Pharma

FDA places hold on Zafgen’s metabolic drug, sending shares tumbling

The company’s shares were down more than 40 percent in midday trading as the FDA placed a clinical hold on ZGN-1061, the second such hold the company has experienced in three years.

A drugmaker developing therapies for metabolic diseases suffered its second major regulatory setback in three years as the Food and Drug Administration placed a hold on its lead drug candidate before it had even left the gates for clinical testing.

Boston-based Zafgen said Monday the FDA had sent it a letter last week imposing a clinical hold on its investigational new drug application, or IND, for ZGN-1061. The drug was to begin clinical development for Type 2 diabetes. Shares of Zafgen were down more than 40 percent in midday trading following the news.

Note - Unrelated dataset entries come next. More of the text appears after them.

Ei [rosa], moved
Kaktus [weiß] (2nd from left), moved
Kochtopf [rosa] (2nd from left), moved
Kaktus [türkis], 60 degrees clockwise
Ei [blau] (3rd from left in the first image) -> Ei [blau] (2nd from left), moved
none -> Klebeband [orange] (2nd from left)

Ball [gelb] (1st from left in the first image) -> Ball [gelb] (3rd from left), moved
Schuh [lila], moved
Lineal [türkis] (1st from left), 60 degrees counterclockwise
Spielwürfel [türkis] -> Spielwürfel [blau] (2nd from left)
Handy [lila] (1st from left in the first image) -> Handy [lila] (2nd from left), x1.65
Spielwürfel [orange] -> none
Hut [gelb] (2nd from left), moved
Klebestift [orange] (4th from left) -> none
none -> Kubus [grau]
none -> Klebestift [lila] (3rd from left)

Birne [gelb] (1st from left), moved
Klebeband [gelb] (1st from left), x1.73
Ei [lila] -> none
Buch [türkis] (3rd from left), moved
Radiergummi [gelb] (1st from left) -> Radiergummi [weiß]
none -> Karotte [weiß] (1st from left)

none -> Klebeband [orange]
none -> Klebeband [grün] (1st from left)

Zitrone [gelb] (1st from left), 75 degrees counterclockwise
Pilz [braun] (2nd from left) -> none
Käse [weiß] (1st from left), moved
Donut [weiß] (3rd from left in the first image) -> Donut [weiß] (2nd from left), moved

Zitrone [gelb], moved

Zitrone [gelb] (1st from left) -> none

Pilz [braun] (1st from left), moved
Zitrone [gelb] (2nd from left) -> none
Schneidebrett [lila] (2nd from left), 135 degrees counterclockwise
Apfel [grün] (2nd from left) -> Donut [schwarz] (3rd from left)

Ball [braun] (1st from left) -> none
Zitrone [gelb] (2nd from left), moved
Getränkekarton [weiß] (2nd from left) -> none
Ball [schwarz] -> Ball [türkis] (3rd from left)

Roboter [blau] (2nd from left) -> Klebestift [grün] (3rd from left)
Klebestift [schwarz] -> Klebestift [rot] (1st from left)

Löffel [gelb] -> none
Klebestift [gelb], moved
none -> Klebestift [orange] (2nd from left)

The clinical hold mirrors that of another drug the company had been developing in the same class. Like ZGN-1061, beloranib was a MetAP2 inhibitor, which the company had been developing for Type 2 diabetes and severe obesity. The FDA placed a full clinical hold on that drug, which was in Phase III development, in December 2015. The hold affected an ongoing open label extension portion of beloranib’s registration-directed trial in patients with Prader-Willi syndrome, a genetic disorder that causes obesity.

In placing its hold on ZGN-1061, the FDA cited the risk to patients’ cardiovascular safety, based on the experience with beloranib. However, the agency outlined potential clinical and nonclinical paths to move forward and address the concerns it raised. The company said it plans to assess those options and request a Type A meeting with the FDA to discuss next steps.

Meanwhile, Phase II development of the drug outside the US has continued, and the study recently finished dosing, including at the 1.8mg level, with no cardiovascular events observed. The company expects to report topline data early next year.

In response to the 2015 hold, the company said in July 2016 that it would refocus its resources on the development of ZGN-1061, which was meant as the successor to beloranib. The company said that based on the greater complexity and cost associated with beloranib’s development, ZGN-1061 offered a more robust long-term opportunity.